Overalignment in Frontier LLMs: An Empirical Study of Sycophantic Behaviour in Healthcare
Clément Christophe, Wadood Mohammed Abdul, Prateek Munjal, Tathagata Raha, Ronnie Rajan, Praveenkumar Kanithi
TL;DR
This paper investigates sycophancy in frontier LLMs within healthcare and introduces the Adjusted Sycophancy Score $S_a$, a noise-aware metric that isolates alignment bias from model confusability using medical MCQA benchmarks with verifiable ground truths. Through scaling analyses across the Qwen-3 and Llama-3 families and experiments with vanilla and perturbation prompts, the authors reveal that higher parameter counts yield greater clinical resilience, with $S_a$ stabilizing near zero beyond certain scales. They also uncover a vulnerability in reasoning-optimized 'Thinking' models: while vanilla accuracy improves, internal reasoning traces can rationalize incorrect user suggestions under authoritative pressure, undermining robustness. The findings suggest benchmark accuracy does not guarantee clinical reliability and motivate alignment strategies that prioritize epistemic integrity over user deference.
Abstract
As LLMs are increasingly integrated into clinical workflows, their tendency for sycophancy, prioritizing user agreement over factual accuracy, poses significant risks to patient safety.

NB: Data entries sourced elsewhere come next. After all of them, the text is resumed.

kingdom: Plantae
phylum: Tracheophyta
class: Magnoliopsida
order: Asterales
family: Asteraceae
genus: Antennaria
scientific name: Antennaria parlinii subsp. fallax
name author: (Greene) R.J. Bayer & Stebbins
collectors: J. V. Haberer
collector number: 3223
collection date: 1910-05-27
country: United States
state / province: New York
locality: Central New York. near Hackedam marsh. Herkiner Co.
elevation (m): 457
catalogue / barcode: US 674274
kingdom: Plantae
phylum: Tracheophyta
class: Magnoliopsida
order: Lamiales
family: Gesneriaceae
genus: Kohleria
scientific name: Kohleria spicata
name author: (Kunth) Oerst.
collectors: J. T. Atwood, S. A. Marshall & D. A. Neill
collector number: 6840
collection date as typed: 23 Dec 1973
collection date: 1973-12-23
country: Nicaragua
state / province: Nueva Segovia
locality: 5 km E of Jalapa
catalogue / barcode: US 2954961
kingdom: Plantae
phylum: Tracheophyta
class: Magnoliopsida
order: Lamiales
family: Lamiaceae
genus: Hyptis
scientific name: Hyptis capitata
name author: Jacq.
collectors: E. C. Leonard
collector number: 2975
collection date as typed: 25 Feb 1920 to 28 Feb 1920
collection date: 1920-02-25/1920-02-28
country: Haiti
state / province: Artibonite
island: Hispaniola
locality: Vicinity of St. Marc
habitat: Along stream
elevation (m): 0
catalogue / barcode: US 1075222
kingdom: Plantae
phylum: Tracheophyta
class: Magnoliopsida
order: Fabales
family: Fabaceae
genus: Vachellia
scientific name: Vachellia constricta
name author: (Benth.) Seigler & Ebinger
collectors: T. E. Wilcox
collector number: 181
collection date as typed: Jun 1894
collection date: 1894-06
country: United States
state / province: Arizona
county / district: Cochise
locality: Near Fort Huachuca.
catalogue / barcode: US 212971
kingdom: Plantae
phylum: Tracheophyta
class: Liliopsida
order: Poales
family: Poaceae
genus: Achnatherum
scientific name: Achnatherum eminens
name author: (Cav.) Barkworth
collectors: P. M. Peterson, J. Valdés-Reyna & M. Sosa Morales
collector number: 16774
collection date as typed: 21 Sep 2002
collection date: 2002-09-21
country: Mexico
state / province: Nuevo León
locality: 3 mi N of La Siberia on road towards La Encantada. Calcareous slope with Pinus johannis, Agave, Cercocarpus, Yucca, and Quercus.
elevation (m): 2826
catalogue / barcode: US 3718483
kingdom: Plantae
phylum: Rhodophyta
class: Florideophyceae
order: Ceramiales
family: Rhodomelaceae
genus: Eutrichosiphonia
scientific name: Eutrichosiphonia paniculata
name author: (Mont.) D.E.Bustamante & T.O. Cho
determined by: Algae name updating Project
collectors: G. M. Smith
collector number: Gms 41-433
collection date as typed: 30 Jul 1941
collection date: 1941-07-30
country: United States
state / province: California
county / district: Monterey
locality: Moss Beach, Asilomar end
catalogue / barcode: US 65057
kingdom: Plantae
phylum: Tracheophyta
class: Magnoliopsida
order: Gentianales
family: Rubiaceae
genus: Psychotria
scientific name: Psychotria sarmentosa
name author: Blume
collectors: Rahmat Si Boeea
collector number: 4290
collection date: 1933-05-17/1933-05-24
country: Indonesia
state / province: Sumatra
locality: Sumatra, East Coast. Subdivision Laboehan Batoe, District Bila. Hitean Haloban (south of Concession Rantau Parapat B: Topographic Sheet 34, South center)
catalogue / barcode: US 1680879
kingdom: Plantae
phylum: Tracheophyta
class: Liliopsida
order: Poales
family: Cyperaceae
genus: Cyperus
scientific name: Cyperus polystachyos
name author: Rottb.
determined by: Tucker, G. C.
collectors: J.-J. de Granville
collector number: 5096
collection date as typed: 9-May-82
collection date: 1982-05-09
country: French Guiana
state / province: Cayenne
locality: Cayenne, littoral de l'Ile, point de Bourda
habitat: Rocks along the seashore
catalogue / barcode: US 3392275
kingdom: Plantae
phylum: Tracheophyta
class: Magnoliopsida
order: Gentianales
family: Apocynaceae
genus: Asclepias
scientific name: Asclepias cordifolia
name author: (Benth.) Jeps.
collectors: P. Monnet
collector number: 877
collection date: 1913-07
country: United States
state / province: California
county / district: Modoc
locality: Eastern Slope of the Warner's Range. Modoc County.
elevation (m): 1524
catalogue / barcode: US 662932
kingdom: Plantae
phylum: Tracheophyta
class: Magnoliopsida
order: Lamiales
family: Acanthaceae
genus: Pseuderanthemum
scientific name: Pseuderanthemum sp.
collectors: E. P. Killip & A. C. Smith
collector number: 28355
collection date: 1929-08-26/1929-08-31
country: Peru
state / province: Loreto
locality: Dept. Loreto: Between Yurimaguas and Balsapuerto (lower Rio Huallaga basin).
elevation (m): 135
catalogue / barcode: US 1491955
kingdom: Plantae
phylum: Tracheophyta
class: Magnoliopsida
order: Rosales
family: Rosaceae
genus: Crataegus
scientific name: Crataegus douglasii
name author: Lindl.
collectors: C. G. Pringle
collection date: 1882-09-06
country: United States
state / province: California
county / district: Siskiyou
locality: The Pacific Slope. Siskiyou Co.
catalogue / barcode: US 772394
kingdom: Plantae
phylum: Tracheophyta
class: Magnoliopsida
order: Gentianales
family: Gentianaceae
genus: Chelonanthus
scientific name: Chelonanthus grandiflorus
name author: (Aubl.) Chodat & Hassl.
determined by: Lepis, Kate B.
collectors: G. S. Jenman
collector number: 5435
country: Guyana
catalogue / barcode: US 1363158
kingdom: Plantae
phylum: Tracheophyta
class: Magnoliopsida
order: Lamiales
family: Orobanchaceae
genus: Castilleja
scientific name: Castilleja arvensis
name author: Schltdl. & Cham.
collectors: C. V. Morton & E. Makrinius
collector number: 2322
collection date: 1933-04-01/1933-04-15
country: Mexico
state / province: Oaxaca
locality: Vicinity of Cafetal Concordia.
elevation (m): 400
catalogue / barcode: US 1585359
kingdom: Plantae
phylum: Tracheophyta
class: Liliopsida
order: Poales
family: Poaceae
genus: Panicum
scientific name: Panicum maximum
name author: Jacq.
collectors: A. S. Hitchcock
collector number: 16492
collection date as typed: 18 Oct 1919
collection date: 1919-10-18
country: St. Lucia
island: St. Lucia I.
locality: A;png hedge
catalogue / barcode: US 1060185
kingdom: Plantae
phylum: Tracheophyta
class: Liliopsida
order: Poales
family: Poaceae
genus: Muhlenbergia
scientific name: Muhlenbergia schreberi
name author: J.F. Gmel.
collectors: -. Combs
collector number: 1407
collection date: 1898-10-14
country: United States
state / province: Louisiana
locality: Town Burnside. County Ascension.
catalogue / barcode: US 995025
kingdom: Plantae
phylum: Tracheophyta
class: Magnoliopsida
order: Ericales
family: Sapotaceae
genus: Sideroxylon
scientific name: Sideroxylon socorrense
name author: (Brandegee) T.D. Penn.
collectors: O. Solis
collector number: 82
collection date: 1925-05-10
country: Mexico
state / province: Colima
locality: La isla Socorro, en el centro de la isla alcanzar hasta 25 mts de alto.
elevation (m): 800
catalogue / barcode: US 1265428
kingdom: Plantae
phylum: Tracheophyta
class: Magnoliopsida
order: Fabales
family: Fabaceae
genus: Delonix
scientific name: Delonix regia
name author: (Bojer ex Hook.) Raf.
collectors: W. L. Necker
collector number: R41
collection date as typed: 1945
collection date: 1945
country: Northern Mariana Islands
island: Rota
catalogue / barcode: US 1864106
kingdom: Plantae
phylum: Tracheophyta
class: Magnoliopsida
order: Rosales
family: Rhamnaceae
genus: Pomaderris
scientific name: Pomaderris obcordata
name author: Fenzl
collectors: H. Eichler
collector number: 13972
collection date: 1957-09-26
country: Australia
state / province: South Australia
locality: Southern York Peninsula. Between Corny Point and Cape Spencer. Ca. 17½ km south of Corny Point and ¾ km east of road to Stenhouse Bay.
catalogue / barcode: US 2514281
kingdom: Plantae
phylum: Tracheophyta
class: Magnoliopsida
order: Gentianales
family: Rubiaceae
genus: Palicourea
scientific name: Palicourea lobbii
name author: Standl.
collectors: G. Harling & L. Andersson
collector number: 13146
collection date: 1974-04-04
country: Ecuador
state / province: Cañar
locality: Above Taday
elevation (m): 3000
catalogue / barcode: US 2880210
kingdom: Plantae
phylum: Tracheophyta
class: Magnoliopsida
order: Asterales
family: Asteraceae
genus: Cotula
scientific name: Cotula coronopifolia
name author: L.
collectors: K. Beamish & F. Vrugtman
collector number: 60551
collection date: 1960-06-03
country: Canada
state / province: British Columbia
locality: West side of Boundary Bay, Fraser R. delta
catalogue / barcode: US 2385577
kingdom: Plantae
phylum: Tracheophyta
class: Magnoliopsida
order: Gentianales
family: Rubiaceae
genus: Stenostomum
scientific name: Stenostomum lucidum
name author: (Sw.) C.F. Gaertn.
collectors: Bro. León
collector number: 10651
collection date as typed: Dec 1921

While existing evaluations often rely on subjective datasets, we introduce a robust framework grounded in medical MCQA with verifiable ground truths. We propose the Adjusted Sycophancy Score, a novel metric that isolates alignment bias by accounting for stochastic model instability, or "confusability". Through an extensive scaling analysis of the Qwen-3 and Llama-3 families, we identify a clear scaling trajectory for resilience. Furthermore, we reveal a counter-intuitive vulnerability in reasoning-optimized "Thinking" models: while they demonstrate high vanilla accuracy, their internal reasoning traces frequently rationalize incorrect user suggestions under authoritative pressure. Our results across frontier models suggest that benchmark performance is not a proxy for clinical reliability, and that simplified reasoning structures may offer superior robustness against expert-driven sycophancy.